Du betrittst den Raum, und mit jedem Schritt scheint sich die Luft um dich zu verändern. Ein sanftes Rauschen liegt in der Stille, als würdest du in den Herzschlag der Welt eintauchen.
Die Wände, aus schimmerndem, fließendem Material, erinnern an die Wellen des Meeres bei sanftem Wind, an den leisen Pulsschlag der Erde selbst. Es ist, als würde sich alles um dich her in einem unsichtbaren Takt bewegen – ein beständiges, ewiges Schwingen zwischen Werden und Vergehen.

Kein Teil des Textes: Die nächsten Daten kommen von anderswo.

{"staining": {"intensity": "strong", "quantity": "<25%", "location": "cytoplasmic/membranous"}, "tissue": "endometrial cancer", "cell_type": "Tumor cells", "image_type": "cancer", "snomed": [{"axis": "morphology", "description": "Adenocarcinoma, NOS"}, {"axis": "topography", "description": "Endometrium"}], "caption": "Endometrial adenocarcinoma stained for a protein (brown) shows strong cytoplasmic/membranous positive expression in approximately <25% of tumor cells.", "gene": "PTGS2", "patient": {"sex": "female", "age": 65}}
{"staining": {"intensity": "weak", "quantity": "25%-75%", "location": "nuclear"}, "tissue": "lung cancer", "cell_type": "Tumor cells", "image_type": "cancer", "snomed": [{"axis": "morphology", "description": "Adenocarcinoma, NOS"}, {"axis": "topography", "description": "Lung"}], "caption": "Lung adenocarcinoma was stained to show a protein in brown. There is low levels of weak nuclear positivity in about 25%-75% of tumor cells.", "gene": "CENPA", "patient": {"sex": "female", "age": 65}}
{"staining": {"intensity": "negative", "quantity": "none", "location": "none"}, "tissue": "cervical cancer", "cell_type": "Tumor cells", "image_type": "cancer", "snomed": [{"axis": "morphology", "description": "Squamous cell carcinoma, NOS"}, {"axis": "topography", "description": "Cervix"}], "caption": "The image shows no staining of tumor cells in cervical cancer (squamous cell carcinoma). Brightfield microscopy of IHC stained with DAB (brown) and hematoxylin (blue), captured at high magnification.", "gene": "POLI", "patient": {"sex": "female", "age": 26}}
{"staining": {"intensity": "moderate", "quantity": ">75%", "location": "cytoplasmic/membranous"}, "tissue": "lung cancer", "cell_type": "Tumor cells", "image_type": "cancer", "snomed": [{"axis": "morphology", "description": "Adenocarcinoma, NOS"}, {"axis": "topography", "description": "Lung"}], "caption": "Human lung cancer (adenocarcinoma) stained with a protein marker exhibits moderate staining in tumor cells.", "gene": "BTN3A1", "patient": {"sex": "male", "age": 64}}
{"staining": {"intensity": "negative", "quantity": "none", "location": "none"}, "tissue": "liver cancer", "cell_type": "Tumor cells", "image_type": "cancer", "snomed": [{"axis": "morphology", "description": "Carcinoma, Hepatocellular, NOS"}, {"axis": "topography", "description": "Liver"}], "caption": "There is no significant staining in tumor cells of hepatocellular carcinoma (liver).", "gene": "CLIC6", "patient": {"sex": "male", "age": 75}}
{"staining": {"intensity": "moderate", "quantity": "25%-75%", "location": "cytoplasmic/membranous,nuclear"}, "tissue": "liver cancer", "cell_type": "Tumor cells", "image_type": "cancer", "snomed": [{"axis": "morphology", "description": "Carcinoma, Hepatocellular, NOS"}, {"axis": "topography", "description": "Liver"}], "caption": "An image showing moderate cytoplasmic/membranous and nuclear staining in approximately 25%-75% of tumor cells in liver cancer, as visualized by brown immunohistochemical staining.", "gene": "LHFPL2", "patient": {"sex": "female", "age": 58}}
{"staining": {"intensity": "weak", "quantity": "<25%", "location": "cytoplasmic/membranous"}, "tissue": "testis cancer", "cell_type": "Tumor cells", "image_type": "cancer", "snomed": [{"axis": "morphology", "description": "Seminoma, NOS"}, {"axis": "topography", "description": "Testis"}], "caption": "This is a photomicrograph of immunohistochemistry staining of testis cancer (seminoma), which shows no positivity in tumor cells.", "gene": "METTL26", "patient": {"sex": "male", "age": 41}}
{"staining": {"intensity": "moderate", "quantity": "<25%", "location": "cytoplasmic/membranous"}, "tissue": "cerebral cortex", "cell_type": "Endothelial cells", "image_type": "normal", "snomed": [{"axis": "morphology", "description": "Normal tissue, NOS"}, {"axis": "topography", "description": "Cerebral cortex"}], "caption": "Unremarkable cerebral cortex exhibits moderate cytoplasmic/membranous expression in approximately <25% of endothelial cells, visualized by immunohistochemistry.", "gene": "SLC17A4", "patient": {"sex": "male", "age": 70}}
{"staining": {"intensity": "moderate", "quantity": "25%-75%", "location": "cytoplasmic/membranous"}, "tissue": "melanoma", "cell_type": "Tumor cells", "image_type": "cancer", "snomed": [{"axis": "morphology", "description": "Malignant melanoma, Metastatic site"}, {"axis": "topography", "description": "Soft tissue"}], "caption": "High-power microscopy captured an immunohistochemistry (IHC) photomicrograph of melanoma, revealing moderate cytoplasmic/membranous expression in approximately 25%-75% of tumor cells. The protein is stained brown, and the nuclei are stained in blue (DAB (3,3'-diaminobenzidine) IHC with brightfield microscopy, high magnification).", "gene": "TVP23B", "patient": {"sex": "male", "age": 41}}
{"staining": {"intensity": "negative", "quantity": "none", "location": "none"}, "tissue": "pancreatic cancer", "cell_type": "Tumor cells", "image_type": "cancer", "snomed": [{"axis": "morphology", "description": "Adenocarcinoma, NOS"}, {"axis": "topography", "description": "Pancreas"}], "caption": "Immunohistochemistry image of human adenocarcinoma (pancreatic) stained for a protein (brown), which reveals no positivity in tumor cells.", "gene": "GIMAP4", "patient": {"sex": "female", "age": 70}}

Sanfte Farben tanzen an den Wänden, changierend zwischen Gold und Silber, wie das Licht der Sonne, das sich im wechselnden Zyklus mit dem Schein des Mondes ablöst. Hier gibt es kein starres Sein, nur das Fließen, das Wachsen, das ständige Entfalten einer tiefen, uralten Ordnung, die sich nicht mit dem Verstand begreifen lässt – nur mit dem Fühlen.
Die Luft trägt einen Hauch von frischer Erde nach einem warmen Sommerregen, von blühenden Wiesen und salziger Gischt. Der Boden unter deinen Füßen gibt sanft nach, weder fest noch flüchtig, als würdest du auf dem Atem eines großen, schlafenden Wesens stehen.
In der Mitte des Raumes erstreckt sich eine kreisrunde Vertiefung, gefüllt mit glitzerndem Wasser, das in sanften Strudeln rotiert. Mal leuchtet es in tiefem Blau wie die Nacht, dann wieder in rötlichen, warmen Tönen, als hätte es das Glühen der Dämmerung in sich aufgenommen. Es scheint, als sei dieser kleine See lebendig, als erzähle er von den unsichtbaren Kräften, die durch den weiblichen Körper strömen – von den Rhythmen, die ihn lenken, von den Wellen, die in ihm schlagen.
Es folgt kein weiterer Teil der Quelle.